Maybe Susan sensed that. Maybe she’d come to the same conclusion about this being her make-or-break moment. A small whimper escaped her lips, and with an odd sort of abruptness she released her arrow. It flashed between the small branches of their blind and buried itself in the animal’s side.

Too far back. The buck jerked with the impact, but instead of falling dead it twisted around and leaped for the pathway that led out of the clearing.

It was crouching into its second leap when Hope’s arrow drove into its side, dropping it with a thud onto the ground.

Susan’s bow arm sagged. “Sorry,” she said.

“It’s okay,” Hope replied, lowering her own bow and pulling out her whistle. “Watch your ears,” she warned, and gave her personal signal: one long, four short. “Come on—let’s make sure it’s dead.” She stepped out from behind the bushes and headed across the clearing. With only a little hesitation, Susan followed.

The buck was indeed dead.

“Good shooting,” Hope said, drawing her knife and starting to dig out the arrows.

“You’re very kind,” Susan said, an edge of weary bitterness in her voice. “But we both know better. I missed, pure and simple.”

“It’s not easy to hit the heart,” Hope responded diplomatically. “Especially your first time out.”

Susan exhaled a quiet, shuddering sigh.

“This is my last chance, Hope,” she said. “I can’t sew, I can’t tan, I can’t cook worth anything. I barely know which end of a hammer is which. If I can’t learn to hunt, there’s nothing left.”

“You’ll get the hang of it,” Hope soothed her, barely noticing the oddness of a fifteen-year-old mountain girl comforting a forty-year-old former world-class scientist. Maybe because it wasn’t girl to scientist anymore, or even teacher to student. Maybe because it was now friend to friend. “Or else you’ll find something else you’re good at,” she added. “Maybe something you don’t even know about yet.”
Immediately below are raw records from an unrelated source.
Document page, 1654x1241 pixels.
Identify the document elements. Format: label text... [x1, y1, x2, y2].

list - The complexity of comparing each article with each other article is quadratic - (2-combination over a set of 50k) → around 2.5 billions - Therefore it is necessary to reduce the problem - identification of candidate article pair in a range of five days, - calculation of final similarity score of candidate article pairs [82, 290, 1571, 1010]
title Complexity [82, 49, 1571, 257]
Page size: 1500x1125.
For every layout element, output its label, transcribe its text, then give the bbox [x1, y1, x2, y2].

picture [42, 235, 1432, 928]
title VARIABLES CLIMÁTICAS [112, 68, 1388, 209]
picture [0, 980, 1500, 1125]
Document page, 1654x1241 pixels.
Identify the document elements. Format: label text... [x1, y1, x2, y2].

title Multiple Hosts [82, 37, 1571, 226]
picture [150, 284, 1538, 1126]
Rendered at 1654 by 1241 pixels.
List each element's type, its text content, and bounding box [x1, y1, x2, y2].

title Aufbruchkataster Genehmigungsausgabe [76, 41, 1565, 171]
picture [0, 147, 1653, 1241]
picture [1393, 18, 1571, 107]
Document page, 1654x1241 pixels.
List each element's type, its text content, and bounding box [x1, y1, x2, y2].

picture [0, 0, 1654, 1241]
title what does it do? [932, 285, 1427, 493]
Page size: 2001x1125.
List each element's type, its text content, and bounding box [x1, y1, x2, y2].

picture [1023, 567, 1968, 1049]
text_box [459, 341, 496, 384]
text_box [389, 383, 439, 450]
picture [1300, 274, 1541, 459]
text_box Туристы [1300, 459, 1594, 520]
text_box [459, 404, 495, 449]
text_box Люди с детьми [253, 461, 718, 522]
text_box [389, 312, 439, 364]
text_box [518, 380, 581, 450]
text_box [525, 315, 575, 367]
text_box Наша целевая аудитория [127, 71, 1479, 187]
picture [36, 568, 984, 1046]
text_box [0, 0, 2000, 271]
Susan sighed. “I just hope I can find this mystery talent before your father throws me out of town.”

“He won’t do that,” Hope said firmly.

But that was a lie, and she was pretty sure Susan knew it too. Hope’s father Daniel was the mayor of the small, tight-knit community that had built up in Baker’s Hollow through the dark years following Judgment Day. From the very beginning one of his jobs had been to make sure that everyone who ate their food pulled their weight.